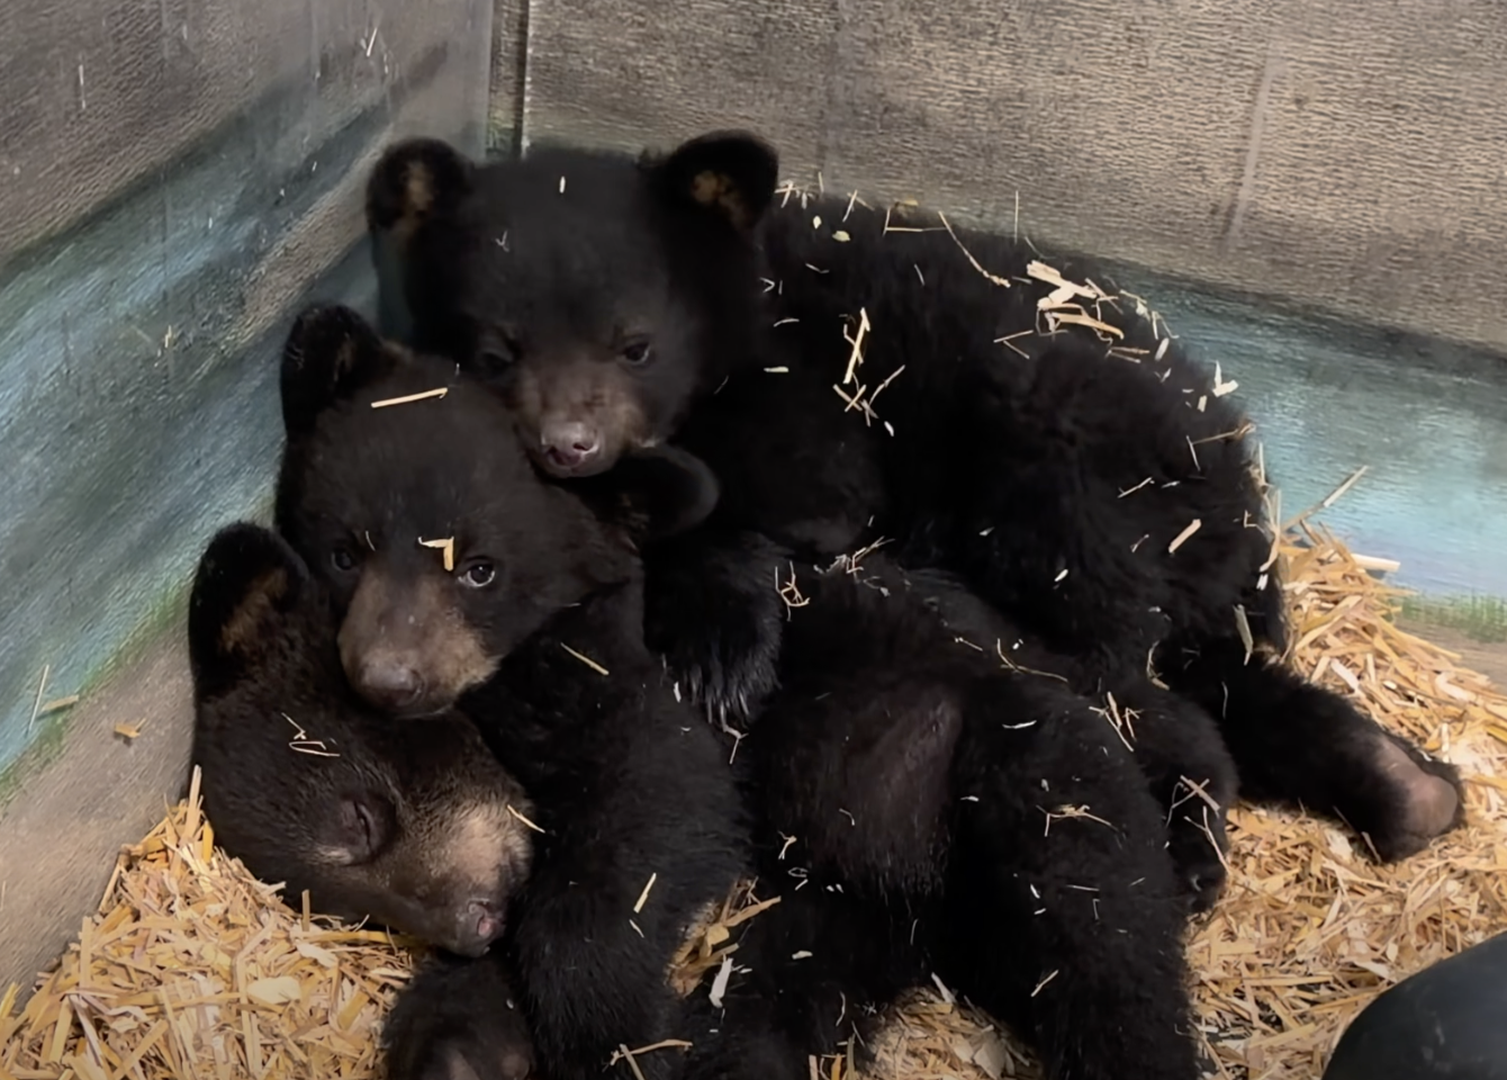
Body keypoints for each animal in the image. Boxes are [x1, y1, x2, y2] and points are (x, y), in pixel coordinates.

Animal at [268, 302, 749, 1080]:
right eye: (345, 552)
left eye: (481, 570)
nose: (390, 679)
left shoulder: (603, 689)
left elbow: (657, 803)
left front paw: (604, 1024)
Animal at [361, 129, 1464, 893]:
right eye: (494, 351)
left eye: (635, 344)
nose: (570, 445)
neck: (740, 325)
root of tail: (1243, 494)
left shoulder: (805, 402)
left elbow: (795, 512)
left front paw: (720, 657)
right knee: (1221, 678)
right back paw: (1408, 794)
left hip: (1060, 470)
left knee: (1124, 662)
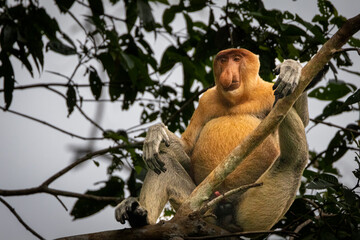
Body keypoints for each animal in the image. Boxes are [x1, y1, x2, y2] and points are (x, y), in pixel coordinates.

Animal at [114, 48, 310, 231]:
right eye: (223, 60)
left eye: (236, 59)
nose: (227, 74)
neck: (237, 101)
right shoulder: (206, 100)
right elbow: (187, 148)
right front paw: (155, 134)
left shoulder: (267, 90)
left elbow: (298, 116)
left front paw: (290, 69)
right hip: (198, 205)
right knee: (164, 162)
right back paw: (139, 218)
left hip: (254, 214)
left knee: (294, 159)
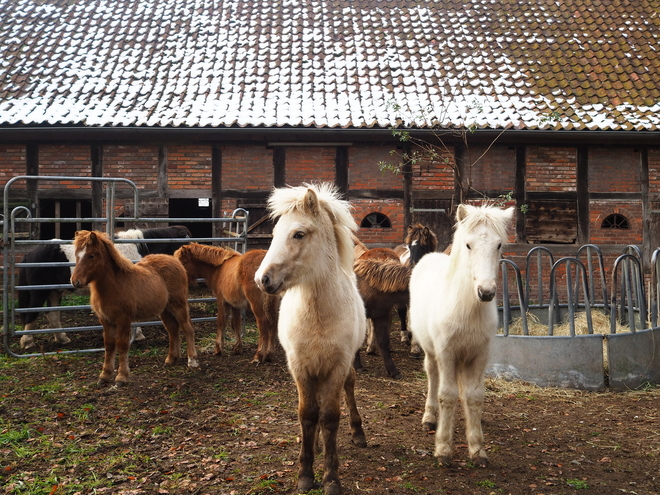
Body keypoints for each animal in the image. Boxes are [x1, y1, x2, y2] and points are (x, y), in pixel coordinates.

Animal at [71, 231, 199, 386]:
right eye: (77, 254)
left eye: (91, 255)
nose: (75, 281)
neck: (115, 285)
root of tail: (175, 261)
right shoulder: (106, 320)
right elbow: (109, 345)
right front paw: (104, 375)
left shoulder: (123, 319)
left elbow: (122, 345)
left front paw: (121, 377)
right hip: (165, 310)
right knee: (173, 329)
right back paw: (171, 359)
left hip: (178, 305)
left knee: (187, 327)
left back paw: (192, 360)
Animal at [254, 183, 366, 495]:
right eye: (274, 233)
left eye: (299, 234)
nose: (261, 279)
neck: (318, 316)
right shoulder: (301, 368)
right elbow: (307, 414)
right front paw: (305, 473)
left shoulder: (336, 367)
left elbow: (329, 417)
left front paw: (331, 477)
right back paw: (314, 444)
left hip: (344, 368)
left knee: (349, 388)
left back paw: (358, 433)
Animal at [410, 204, 512, 468]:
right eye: (468, 245)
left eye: (499, 245)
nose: (486, 292)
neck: (467, 309)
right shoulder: (447, 352)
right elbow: (447, 395)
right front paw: (443, 449)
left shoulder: (479, 355)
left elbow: (474, 397)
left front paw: (477, 449)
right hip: (431, 352)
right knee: (433, 377)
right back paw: (429, 418)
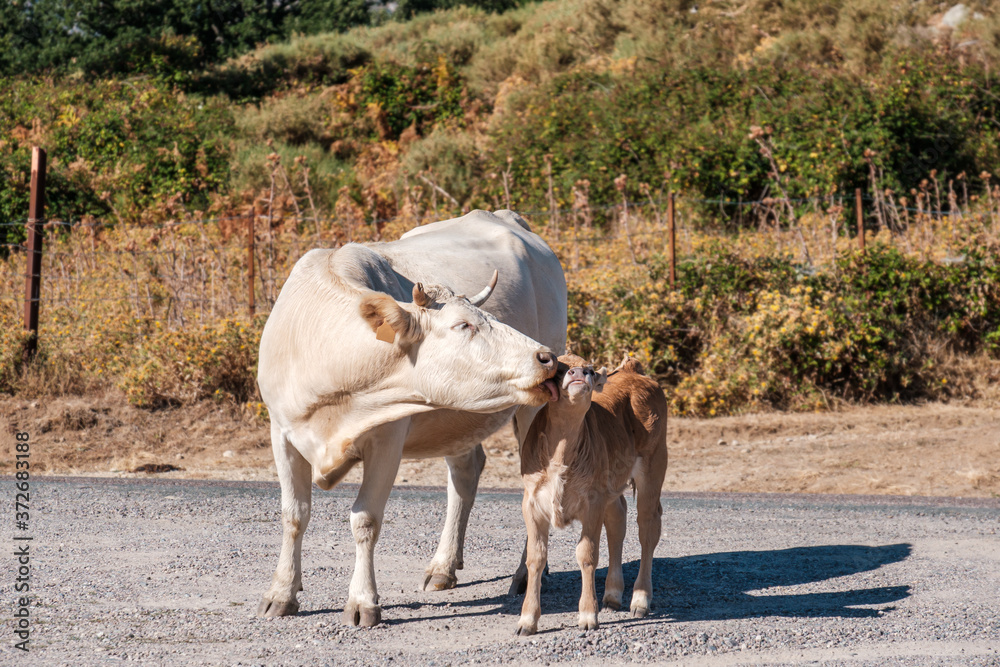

^^^^^^^^

WHAT THE TASK ASKS: Quote the data above exactly from the line with "right front paw: (155, 134)" to the line with "root of tail: (175, 261)", both ends counted, and nothing else. Pictures don't go in.

RESULT BELOW:
right front paw: (155, 134)
left shoulder: (267, 90)
left elbow: (298, 116)
left front paw: (290, 69)
right hip: (198, 205)
right knee: (164, 162)
right back paw: (139, 218)
left hip: (254, 214)
left knee: (294, 159)
Body keypoints for each animal in the image. Boxes are [x1, y1, x2, y2] and points are (x, y), in pixel coordinates.

Animal at [71, 231, 199, 386]:
right eye: (77, 254)
left eye: (91, 255)
nose: (75, 281)
neck: (115, 285)
root of tail: (175, 261)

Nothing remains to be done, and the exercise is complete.